■ **Exercise prompt**:
Report each line of the records below that holds the word "главой".

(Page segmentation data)
┌────────

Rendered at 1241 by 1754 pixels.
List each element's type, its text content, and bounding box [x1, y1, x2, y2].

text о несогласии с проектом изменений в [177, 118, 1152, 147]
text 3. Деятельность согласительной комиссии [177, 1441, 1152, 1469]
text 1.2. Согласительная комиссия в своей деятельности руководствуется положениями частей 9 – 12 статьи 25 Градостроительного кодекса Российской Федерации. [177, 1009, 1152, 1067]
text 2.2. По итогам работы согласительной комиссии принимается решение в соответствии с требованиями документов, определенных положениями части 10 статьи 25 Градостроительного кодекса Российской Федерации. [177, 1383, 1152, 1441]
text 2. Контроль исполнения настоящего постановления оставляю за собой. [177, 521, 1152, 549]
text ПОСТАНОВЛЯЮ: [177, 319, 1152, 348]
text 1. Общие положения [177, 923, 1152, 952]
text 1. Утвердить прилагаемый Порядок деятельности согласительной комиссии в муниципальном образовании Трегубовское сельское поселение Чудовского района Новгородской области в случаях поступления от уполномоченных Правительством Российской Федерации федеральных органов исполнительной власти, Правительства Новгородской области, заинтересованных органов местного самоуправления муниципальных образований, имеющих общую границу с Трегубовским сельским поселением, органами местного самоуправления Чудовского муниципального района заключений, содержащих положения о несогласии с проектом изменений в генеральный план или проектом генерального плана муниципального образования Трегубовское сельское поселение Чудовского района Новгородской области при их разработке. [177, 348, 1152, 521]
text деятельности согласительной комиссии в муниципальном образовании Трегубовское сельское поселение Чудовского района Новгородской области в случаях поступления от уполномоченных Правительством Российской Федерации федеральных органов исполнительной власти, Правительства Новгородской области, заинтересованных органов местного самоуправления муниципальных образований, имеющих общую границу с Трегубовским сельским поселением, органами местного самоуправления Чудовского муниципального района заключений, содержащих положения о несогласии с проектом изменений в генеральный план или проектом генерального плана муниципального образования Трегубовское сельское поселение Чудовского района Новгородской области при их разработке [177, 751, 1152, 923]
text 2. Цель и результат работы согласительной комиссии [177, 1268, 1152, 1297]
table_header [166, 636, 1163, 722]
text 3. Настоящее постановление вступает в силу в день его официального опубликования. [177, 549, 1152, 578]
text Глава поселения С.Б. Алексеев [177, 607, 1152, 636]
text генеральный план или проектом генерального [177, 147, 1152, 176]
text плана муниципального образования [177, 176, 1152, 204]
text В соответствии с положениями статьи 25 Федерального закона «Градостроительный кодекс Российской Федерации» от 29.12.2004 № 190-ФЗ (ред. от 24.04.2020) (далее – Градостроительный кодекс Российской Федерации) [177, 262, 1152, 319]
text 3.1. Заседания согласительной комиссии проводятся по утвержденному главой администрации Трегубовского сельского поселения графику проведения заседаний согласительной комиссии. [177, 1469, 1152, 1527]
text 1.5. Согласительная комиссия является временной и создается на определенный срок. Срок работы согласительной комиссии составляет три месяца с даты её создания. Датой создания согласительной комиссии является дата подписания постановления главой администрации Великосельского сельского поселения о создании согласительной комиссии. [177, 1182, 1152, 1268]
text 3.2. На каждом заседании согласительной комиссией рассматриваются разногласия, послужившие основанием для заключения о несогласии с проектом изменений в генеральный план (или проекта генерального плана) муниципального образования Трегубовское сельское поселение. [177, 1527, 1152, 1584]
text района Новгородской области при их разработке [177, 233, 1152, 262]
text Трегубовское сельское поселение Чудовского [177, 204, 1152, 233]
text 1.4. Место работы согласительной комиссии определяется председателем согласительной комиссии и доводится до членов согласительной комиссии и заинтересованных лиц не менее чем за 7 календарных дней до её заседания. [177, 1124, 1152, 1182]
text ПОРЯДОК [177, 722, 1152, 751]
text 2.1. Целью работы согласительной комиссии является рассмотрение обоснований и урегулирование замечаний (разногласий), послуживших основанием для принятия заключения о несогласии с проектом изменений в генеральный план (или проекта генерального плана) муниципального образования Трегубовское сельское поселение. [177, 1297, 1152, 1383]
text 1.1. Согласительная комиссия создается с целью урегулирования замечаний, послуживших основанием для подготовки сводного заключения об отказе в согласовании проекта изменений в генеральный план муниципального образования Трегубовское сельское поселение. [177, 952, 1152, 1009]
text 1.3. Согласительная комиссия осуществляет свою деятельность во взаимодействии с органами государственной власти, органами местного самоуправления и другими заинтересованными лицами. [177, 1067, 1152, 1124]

└────────

■ **Answer for this exercise**:
text 3.1. Заседания согласительной комиссии проводятся по утвержденному главой администрации Трегубовского сельского поселения графику проведения заседаний согласительной комиссии. [177, 1469, 1152, 1527]
text 1.5. Согласительная комиссия является временной и создается на определенный срок. Срок работы согласительной комиссии составляет три месяца с даты её создания. Датой создания согласительной комиссии является дата подписания постановления главой администрации Великосельского сельского поселения о создании согласительной комиссии. [177, 1182, 1152, 1268]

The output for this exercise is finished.